14.2 Any waiver of this Contract will not be binding on the parties unless set out in writing.
14.3 X-Ray Leads has the right to revise and amend these Terms from time to time to reflect changes in market conditions, technology, payment methods, relevant laws and regulatory requirements and changes in its system’s capabilities or obligations to other third parties.
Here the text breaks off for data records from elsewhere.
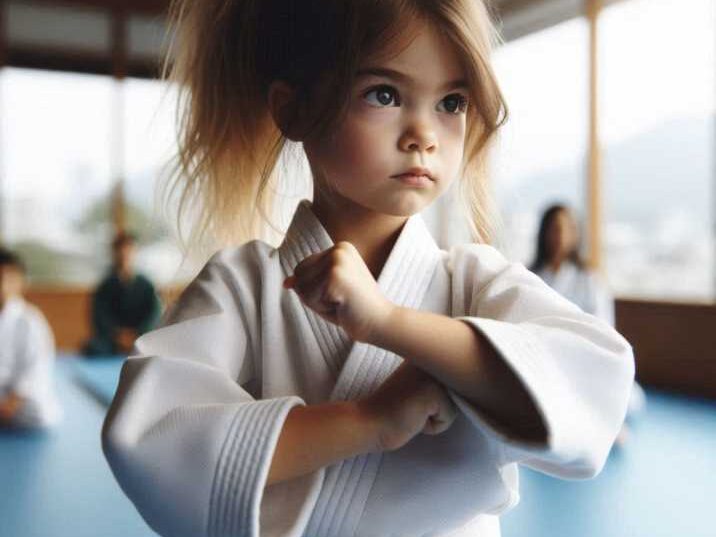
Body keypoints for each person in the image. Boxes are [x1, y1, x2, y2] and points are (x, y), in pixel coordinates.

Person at [102, 3, 635, 537]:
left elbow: (592, 381)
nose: (423, 134)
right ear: (295, 110)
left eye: (451, 102)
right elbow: (153, 434)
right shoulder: (243, 284)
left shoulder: (475, 281)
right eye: (384, 94)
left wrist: (387, 322)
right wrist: (366, 422)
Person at [530, 204, 646, 441]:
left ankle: (603, 423)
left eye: (568, 228)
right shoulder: (529, 277)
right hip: (543, 359)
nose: (561, 235)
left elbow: (604, 332)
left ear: (577, 234)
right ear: (544, 233)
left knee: (626, 399)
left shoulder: (590, 280)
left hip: (583, 359)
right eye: (555, 228)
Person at [0, 247, 62, 429]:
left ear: (20, 282)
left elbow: (37, 367)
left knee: (41, 411)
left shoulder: (30, 319)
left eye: (7, 278)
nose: (2, 284)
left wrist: (12, 403)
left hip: (23, 401)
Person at [83, 232, 161, 356]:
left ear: (135, 252)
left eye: (129, 250)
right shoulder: (105, 285)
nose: (124, 254)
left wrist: (137, 334)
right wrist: (118, 335)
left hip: (140, 338)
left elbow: (154, 315)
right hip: (113, 340)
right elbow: (99, 316)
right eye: (120, 251)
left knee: (158, 347)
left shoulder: (147, 285)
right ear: (114, 253)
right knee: (92, 347)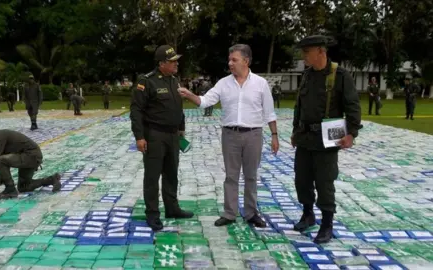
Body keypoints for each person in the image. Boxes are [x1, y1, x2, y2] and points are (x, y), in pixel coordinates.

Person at [179, 44, 279, 228]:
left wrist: (274, 135)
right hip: (230, 135)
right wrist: (189, 95)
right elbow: (205, 101)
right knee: (231, 176)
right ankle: (229, 213)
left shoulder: (260, 84)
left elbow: (269, 112)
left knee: (251, 176)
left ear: (246, 61)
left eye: (234, 60)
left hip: (253, 135)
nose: (230, 63)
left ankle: (251, 213)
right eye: (229, 59)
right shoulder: (223, 83)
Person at [290, 35, 362, 244]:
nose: (304, 56)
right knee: (302, 180)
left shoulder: (340, 75)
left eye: (307, 52)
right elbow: (299, 107)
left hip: (327, 140)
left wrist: (351, 133)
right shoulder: (307, 75)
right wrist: (295, 131)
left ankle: (327, 223)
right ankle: (308, 214)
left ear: (321, 51)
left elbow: (353, 107)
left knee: (324, 182)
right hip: (305, 138)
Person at [130, 45, 193, 231]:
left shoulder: (174, 81)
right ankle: (152, 214)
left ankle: (172, 208)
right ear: (161, 63)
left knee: (171, 173)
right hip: (154, 135)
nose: (176, 64)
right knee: (152, 176)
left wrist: (181, 128)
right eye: (172, 61)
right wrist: (139, 137)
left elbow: (177, 107)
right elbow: (136, 110)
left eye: (176, 60)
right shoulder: (147, 82)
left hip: (173, 135)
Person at [0, 127, 61, 199]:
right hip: (32, 157)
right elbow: (3, 167)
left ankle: (10, 190)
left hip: (30, 156)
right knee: (24, 187)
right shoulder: (1, 141)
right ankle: (52, 179)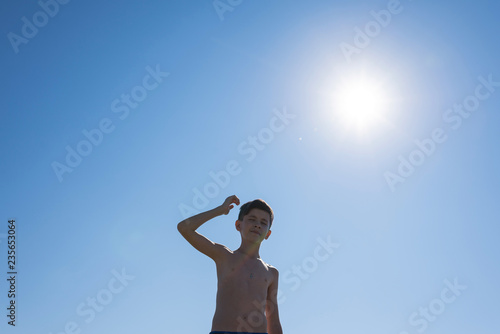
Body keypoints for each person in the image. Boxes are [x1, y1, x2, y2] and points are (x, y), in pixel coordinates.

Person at [177, 195, 283, 334]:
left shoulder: (271, 273)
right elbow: (184, 228)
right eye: (252, 219)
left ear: (268, 234)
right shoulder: (224, 256)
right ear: (238, 225)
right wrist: (220, 210)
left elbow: (273, 319)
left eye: (263, 222)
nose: (257, 224)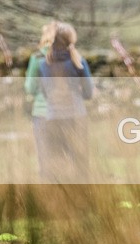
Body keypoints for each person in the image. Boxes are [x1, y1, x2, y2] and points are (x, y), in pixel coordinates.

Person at [27, 22, 94, 183]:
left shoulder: (44, 64)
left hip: (52, 117)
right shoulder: (79, 62)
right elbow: (89, 92)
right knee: (80, 163)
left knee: (55, 164)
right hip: (76, 117)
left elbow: (43, 91)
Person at [24, 21, 56, 180]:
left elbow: (30, 87)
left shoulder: (37, 58)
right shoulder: (71, 57)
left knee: (44, 155)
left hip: (42, 111)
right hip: (66, 112)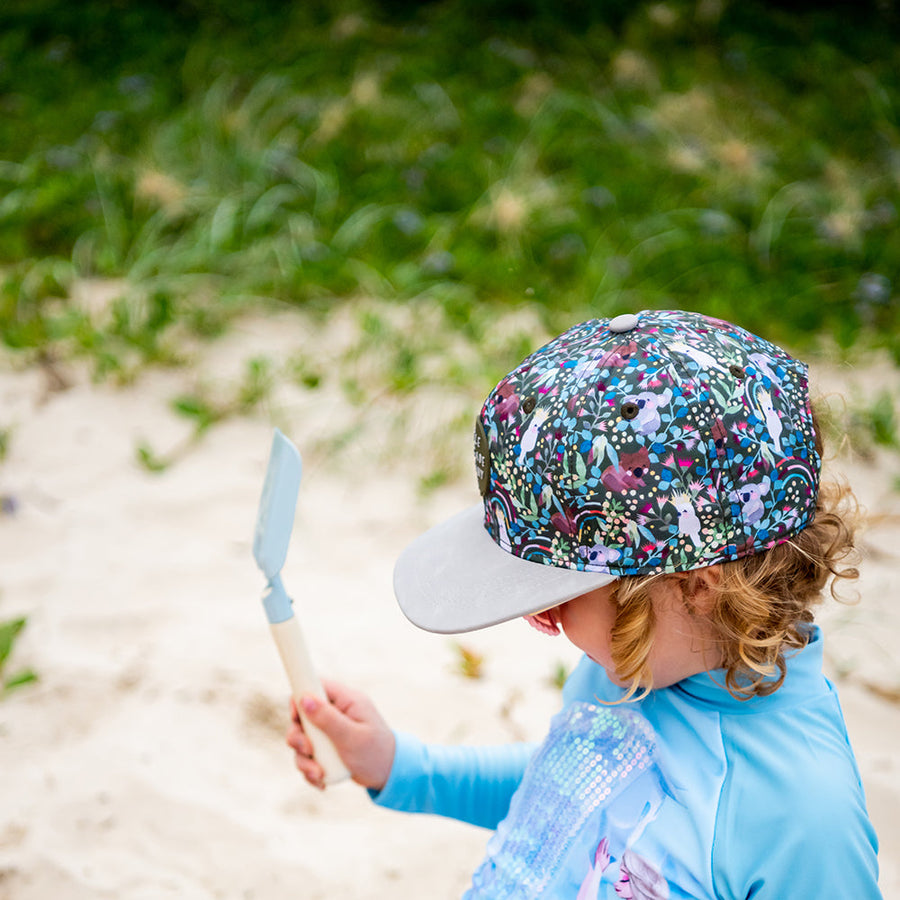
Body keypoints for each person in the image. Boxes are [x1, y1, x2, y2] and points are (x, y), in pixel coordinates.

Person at [286, 309, 882, 898]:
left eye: (559, 595)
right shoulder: (636, 657)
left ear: (698, 584)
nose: (538, 617)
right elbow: (567, 795)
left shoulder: (800, 818)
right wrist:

The End User will be subject to the policies and Terms in force at the time the End User enters into a Contract with X-Ray Leads (or any renewal of subscription with X-Ray Leads under these Terms is completed), unless any change to those policies or these Terms is required to be made by law or government authority (in which case it will apply to the End User’s subscription as from the date of such change), or if X-Ray Leads notifies the End User of the change to those policies or these Terms before the End User subscribes or continues or renews its subscription with X-Ray Leads (in which case X-Ray Leads has the right to assume that the End User has accepted the change to the Terms, unless the End User notifies X-Ray Leads to the contrary within seven (7) working days of registration or renewal).
14.4 If any provision of this Contract is held to be illegal, void, invalid or unenforceable under the laws of any jurisdiction, the legality, validity and enforceability of the remainder of this Contract in that jurisdiction will not be affected and the legality, validity and enforceability of the whole of this Contract will not be affected in any other jurisdiction.
14.5 No term of this Contract shall be enforceable under the Contracts (Rights of Third Parties) Act 1999 by a third party, but this does not affect any right or remedy of a third party which exists or is available apart from under that Act.
14.6 No failure to exercise, nor any delay in the exercise, by either party to this Contract of any right, power, privilege or remedy under this Contract will impair, or operate as a waiver of, such right, power, privilege or remedy.
14.7 Nothing in this Contract will constitute, or be deemed to constitute, a partnership between the parties nor, except as expressly provided, will it constitute, or be deemed to constitute, any party as the agent of any other party for any purpose.
14.8 This Contract will be governed by, and construed in accordance with, English law and each of the parties irrevocably submits to the exclusive jurisdiction of the English courts (in relation to contractual and non-contractual matters).